Vaucher’s sermons were printed as Souvenir d’un pasteur genevois (Geneva, 1842).

II. Secondary Literature. The most comprehensive biography of Vaucher is an anonymous obituary in Verhandlungen der Schweizerischen Naturforschenden Gesellschaft bei ihrer Versammlung zu Zürich, 26 (1841), 308–313. There is another anonymous obituary in Mémoires de la Société de physique et d’histoire naturelle de Genève, 10 (1843), xxiv–xxvi, and one by A. de Candolle in Annals and Magazine of Natural History, 10 (1842), 161–168, 241–248, translated from the Bibliographie universelle de Genève (1841). The Souvenir has a 22–page biographical preface by Vaucher’s son.

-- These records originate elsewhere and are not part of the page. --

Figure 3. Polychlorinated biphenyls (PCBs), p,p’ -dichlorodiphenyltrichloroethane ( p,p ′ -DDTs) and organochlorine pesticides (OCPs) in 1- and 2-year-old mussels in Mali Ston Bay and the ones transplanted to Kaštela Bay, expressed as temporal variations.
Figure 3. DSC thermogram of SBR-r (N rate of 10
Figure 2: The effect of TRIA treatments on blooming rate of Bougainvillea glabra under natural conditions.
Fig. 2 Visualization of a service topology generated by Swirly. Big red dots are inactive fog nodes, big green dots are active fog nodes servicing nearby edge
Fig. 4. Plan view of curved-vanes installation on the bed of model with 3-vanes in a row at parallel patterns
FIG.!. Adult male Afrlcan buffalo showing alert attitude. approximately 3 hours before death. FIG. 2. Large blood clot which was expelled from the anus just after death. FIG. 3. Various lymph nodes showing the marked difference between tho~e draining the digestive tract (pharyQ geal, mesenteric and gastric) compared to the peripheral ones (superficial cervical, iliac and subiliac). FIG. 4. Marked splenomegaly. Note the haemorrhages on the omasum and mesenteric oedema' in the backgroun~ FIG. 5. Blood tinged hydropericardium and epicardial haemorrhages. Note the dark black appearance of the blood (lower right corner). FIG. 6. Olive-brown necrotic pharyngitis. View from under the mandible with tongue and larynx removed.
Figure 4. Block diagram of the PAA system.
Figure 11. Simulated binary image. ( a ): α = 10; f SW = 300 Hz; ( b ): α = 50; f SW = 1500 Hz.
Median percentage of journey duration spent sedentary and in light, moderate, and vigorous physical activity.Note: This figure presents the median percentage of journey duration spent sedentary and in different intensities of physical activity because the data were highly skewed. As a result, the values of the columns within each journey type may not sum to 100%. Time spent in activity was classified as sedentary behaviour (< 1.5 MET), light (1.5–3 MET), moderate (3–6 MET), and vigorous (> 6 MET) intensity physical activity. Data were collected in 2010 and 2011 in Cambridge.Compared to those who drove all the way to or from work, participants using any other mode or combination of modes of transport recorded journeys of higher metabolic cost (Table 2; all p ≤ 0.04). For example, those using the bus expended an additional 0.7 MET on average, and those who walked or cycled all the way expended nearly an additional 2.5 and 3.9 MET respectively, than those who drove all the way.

Two modern evaluations of his work are by C. Baehni, “II y a 150 ans, le Genevois, J. P. Vaucher découvrait la fécondation chez les algues” in Les Musées de Genève, 10 no. 10 (1953), and by G. de Morsier, “Contribution à l’histoire de la genétique,” in Physis, 7 (1965), 497–500.

His relations with the university may be found in C. Borgeaud, Histoire de l’Université de Genève, II (Geneva, 1909); and Candolle’s tributes are in his Histoire de la botanique Genevois (Geneva, 1830), which includes a bibliography of 14 items, and in his Mémoires et souvenirs de Genève (Geneva, 1862).

Vaucher’s publications can be traced through the Royal Society Catalogue, which lists 15 items, and G. A. Pritzel, Thesaurus literaturae botanicae (Leipzig, 1872), entries 9704–9710.